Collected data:
====================

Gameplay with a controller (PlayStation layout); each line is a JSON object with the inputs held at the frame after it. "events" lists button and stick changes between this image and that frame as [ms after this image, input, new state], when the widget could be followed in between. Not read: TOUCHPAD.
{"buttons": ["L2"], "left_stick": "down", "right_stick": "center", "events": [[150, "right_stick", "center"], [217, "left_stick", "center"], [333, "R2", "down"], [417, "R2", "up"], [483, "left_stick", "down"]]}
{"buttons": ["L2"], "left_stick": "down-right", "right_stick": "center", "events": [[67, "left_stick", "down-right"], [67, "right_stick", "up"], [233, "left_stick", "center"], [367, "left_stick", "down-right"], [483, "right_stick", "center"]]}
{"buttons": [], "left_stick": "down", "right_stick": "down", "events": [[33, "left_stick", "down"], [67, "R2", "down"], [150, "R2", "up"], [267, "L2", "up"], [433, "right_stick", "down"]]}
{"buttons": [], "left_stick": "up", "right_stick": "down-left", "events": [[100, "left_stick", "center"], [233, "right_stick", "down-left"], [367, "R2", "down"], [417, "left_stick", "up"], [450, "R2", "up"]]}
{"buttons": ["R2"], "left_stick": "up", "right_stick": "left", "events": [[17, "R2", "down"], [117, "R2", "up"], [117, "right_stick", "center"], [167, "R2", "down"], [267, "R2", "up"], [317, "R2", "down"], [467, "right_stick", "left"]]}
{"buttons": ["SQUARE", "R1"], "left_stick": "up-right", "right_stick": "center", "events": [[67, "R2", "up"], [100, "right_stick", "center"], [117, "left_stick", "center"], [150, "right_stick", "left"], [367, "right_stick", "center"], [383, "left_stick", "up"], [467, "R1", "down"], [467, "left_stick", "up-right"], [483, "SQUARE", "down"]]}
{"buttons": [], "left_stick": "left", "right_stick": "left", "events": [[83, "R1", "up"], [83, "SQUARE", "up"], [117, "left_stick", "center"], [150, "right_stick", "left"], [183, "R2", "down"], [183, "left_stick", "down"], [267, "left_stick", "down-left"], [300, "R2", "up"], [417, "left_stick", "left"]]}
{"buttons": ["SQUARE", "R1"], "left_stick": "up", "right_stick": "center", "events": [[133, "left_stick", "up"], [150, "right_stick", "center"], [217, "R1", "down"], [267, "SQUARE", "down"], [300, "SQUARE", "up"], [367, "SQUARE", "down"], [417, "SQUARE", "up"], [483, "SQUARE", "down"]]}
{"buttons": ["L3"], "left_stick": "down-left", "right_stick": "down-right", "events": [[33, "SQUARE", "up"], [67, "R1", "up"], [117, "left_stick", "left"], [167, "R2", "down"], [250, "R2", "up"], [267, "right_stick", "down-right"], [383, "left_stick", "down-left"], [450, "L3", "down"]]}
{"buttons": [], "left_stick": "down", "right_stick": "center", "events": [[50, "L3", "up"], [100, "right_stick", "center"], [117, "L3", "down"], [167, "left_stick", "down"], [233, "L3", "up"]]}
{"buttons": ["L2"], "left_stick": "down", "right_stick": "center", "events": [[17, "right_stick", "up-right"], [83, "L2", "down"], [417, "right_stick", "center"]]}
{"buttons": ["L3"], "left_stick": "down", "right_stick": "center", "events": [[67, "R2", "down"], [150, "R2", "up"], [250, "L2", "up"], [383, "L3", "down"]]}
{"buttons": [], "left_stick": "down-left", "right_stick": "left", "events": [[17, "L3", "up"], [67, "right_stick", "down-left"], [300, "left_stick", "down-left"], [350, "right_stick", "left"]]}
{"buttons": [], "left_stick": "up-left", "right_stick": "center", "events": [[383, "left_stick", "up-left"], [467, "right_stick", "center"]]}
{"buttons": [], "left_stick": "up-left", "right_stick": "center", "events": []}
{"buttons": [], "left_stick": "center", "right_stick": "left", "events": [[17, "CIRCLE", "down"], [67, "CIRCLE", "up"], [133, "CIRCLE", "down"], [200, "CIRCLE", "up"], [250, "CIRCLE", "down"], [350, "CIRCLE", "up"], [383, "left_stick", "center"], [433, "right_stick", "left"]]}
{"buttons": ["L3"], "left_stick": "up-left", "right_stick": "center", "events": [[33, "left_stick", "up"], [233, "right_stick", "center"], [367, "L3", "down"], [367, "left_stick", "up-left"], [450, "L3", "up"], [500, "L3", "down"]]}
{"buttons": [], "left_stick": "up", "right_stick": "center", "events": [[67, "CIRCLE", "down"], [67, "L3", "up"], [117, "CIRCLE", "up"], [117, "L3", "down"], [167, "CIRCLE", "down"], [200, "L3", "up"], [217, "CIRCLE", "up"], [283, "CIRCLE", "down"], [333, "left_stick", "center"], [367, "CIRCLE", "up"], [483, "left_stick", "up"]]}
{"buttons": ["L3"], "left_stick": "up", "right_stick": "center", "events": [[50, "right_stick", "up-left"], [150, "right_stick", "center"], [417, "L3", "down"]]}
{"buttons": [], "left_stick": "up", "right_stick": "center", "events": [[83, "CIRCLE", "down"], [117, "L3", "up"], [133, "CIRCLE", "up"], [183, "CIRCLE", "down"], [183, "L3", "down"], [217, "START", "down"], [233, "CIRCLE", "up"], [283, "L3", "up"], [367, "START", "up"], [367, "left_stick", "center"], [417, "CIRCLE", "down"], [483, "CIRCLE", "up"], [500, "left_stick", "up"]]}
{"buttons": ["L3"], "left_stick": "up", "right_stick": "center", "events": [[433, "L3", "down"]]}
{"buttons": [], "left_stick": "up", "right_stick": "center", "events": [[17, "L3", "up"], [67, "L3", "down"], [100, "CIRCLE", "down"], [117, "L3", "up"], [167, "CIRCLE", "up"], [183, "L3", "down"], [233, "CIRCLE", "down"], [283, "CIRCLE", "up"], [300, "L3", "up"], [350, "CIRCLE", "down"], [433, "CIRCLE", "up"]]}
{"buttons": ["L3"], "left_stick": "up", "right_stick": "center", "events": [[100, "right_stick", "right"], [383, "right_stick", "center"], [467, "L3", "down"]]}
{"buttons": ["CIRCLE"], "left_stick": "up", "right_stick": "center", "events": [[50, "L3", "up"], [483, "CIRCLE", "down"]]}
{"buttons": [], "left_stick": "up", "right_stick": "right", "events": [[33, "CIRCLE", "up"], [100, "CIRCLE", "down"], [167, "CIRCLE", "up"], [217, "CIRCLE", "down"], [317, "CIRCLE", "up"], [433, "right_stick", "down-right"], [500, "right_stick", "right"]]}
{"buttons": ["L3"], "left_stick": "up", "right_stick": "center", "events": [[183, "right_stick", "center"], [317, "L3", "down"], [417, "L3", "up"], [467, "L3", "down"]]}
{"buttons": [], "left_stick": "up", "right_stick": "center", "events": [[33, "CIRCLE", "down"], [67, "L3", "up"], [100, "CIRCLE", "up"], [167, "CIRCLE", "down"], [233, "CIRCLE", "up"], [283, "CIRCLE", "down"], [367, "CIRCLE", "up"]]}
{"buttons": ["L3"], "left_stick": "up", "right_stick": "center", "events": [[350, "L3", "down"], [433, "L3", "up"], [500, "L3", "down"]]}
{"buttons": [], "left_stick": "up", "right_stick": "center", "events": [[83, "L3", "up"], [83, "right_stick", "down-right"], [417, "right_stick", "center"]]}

====================

What is needed -
Return the records exactly, every line included.

Response for this exercise -
Gameplay with a controller (PlayStation layout); each line is a JSON object with the inputs held at the frame after it. "events" lists button and stick changes between this image and that frame as [ms after this image, input, new state], when the widget could be followed in between. Not read: TOUCHPAD.
{"buttons": ["L2"], "left_stick": "down", "right_stick": "center", "events": [[150, "right_stick", "center"], [217, "left_stick", "center"], [333, "R2", "down"], [417, "R2", "up"], [483, "left_stick", "down"]]}
{"buttons": ["L2"], "left_stick": "down-right", "right_stick": "center", "events": [[67, "left_stick", "down-right"], [67, "right_stick", "up"], [233, "left_stick", "center"], [367, "left_stick", "down-right"], [483, "right_stick", "center"]]}
{"buttons": [], "left_stick": "down", "right_stick": "down", "events": [[33, "left_stick", "down"], [67, "R2", "down"], [150, "R2", "up"], [267, "L2", "up"], [433, "right_stick", "down"]]}
{"buttons": [], "left_stick": "up", "right_stick": "down-left", "events": [[100, "left_stick", "center"], [233, "right_stick", "down-left"], [367, "R2", "down"], [417, "left_stick", "up"], [450, "R2", "up"]]}
{"buttons": ["R2"], "left_stick": "up", "right_stick": "left", "events": [[17, "R2", "down"], [117, "R2", "up"], [117, "right_stick", "center"], [167, "R2", "down"], [267, "R2", "up"], [317, "R2", "down"], [467, "right_stick", "left"]]}
{"buttons": ["SQUARE", "R1"], "left_stick": "up-right", "right_stick": "center", "events": [[67, "R2", "up"], [100, "right_stick", "center"], [117, "left_stick", "center"], [150, "right_stick", "left"], [367, "right_stick", "center"], [383, "left_stick", "up"], [467, "R1", "down"], [467, "left_stick", "up-right"], [483, "SQUARE", "down"]]}
{"buttons": [], "left_stick": "left", "right_stick": "left", "events": [[83, "R1", "up"], [83, "SQUARE", "up"], [117, "left_stick", "center"], [150, "right_stick", "left"], [183, "R2", "down"], [183, "left_stick", "down"], [267, "left_stick", "down-left"], [300, "R2", "up"], [417, "left_stick", "left"]]}
{"buttons": ["SQUARE", "R1"], "left_stick": "up", "right_stick": "center", "events": [[133, "left_stick", "up"], [150, "right_stick", "center"], [217, "R1", "down"], [267, "SQUARE", "down"], [300, "SQUARE", "up"], [367, "SQUARE", "down"], [417, "SQUARE", "up"], [483, "SQUARE", "down"]]}
{"buttons": ["L3"], "left_stick": "down-left", "right_stick": "down-right", "events": [[33, "SQUARE", "up"], [67, "R1", "up"], [117, "left_stick", "left"], [167, "R2", "down"], [250, "R2", "up"], [267, "right_stick", "down-right"], [383, "left_stick", "down-left"], [450, "L3", "down"]]}
{"buttons": [], "left_stick": "down", "right_stick": "center", "events": [[50, "L3", "up"], [100, "right_stick", "center"], [117, "L3", "down"], [167, "left_stick", "down"], [233, "L3", "up"]]}
{"buttons": ["L2"], "left_stick": "down", "right_stick": "center", "events": [[17, "right_stick", "up-right"], [83, "L2", "down"], [417, "right_stick", "center"]]}
{"buttons": ["L3"], "left_stick": "down", "right_stick": "center", "events": [[67, "R2", "down"], [150, "R2", "up"], [250, "L2", "up"], [383, "L3", "down"]]}
{"buttons": [], "left_stick": "down-left", "right_stick": "left", "events": [[17, "L3", "up"], [67, "right_stick", "down-left"], [300, "left_stick", "down-left"], [350, "right_stick", "left"]]}
{"buttons": [], "left_stick": "up-left", "right_stick": "center", "events": [[383, "left_stick", "up-left"], [467, "right_stick", "center"]]}
{"buttons": [], "left_stick": "up-left", "right_stick": "center", "events": []}
{"buttons": [], "left_stick": "center", "right_stick": "left", "events": [[17, "CIRCLE", "down"], [67, "CIRCLE", "up"], [133, "CIRCLE", "down"], [200, "CIRCLE", "up"], [250, "CIRCLE", "down"], [350, "CIRCLE", "up"], [383, "left_stick", "center"], [433, "right_stick", "left"]]}
{"buttons": ["L3"], "left_stick": "up-left", "right_stick": "center", "events": [[33, "left_stick", "up"], [233, "right_stick", "center"], [367, "L3", "down"], [367, "left_stick", "up-left"], [450, "L3", "up"], [500, "L3", "down"]]}
{"buttons": [], "left_stick": "up", "right_stick": "center", "events": [[67, "CIRCLE", "down"], [67, "L3", "up"], [117, "CIRCLE", "up"], [117, "L3", "down"], [167, "CIRCLE", "down"], [200, "L3", "up"], [217, "CIRCLE", "up"], [283, "CIRCLE", "down"], [333, "left_stick", "center"], [367, "CIRCLE", "up"], [483, "left_stick", "up"]]}
{"buttons": ["L3"], "left_stick": "up", "right_stick": "center", "events": [[50, "right_stick", "up-left"], [150, "right_stick", "center"], [417, "L3", "down"]]}
{"buttons": [], "left_stick": "up", "right_stick": "center", "events": [[83, "CIRCLE", "down"], [117, "L3", "up"], [133, "CIRCLE", "up"], [183, "CIRCLE", "down"], [183, "L3", "down"], [217, "START", "down"], [233, "CIRCLE", "up"], [283, "L3", "up"], [367, "START", "up"], [367, "left_stick", "center"], [417, "CIRCLE", "down"], [483, "CIRCLE", "up"], [500, "left_stick", "up"]]}
{"buttons": ["L3"], "left_stick": "up", "right_stick": "center", "events": [[433, "L3", "down"]]}
{"buttons": [], "left_stick": "up", "right_stick": "center", "events": [[17, "L3", "up"], [67, "L3", "down"], [100, "CIRCLE", "down"], [117, "L3", "up"], [167, "CIRCLE", "up"], [183, "L3", "down"], [233, "CIRCLE", "down"], [283, "CIRCLE", "up"], [300, "L3", "up"], [350, "CIRCLE", "down"], [433, "CIRCLE", "up"]]}
{"buttons": ["L3"], "left_stick": "up", "right_stick": "center", "events": [[100, "right_stick", "right"], [383, "right_stick", "center"], [467, "L3", "down"]]}
{"buttons": ["CIRCLE"], "left_stick": "up", "right_stick": "center", "events": [[50, "L3", "up"], [483, "CIRCLE", "down"]]}
{"buttons": [], "left_stick": "up", "right_stick": "right", "events": [[33, "CIRCLE", "up"], [100, "CIRCLE", "down"], [167, "CIRCLE", "up"], [217, "CIRCLE", "down"], [317, "CIRCLE", "up"], [433, "right_stick", "down-right"], [500, "right_stick", "right"]]}
{"buttons": ["L3"], "left_stick": "up", "right_stick": "center", "events": [[183, "right_stick", "center"], [317, "L3", "down"], [417, "L3", "up"], [467, "L3", "down"]]}
{"buttons": [], "left_stick": "up", "right_stick": "center", "events": [[33, "CIRCLE", "down"], [67, "L3", "up"], [100, "CIRCLE", "up"], [167, "CIRCLE", "down"], [233, "CIRCLE", "up"], [283, "CIRCLE", "down"], [367, "CIRCLE", "up"]]}
{"buttons": ["L3"], "left_stick": "up", "right_stick": "center", "events": [[350, "L3", "down"], [433, "L3", "up"], [500, "L3", "down"]]}
{"buttons": [], "left_stick": "up", "right_stick": "center", "events": [[83, "L3", "up"], [83, "right_stick", "down-right"], [417, "right_stick", "center"]]}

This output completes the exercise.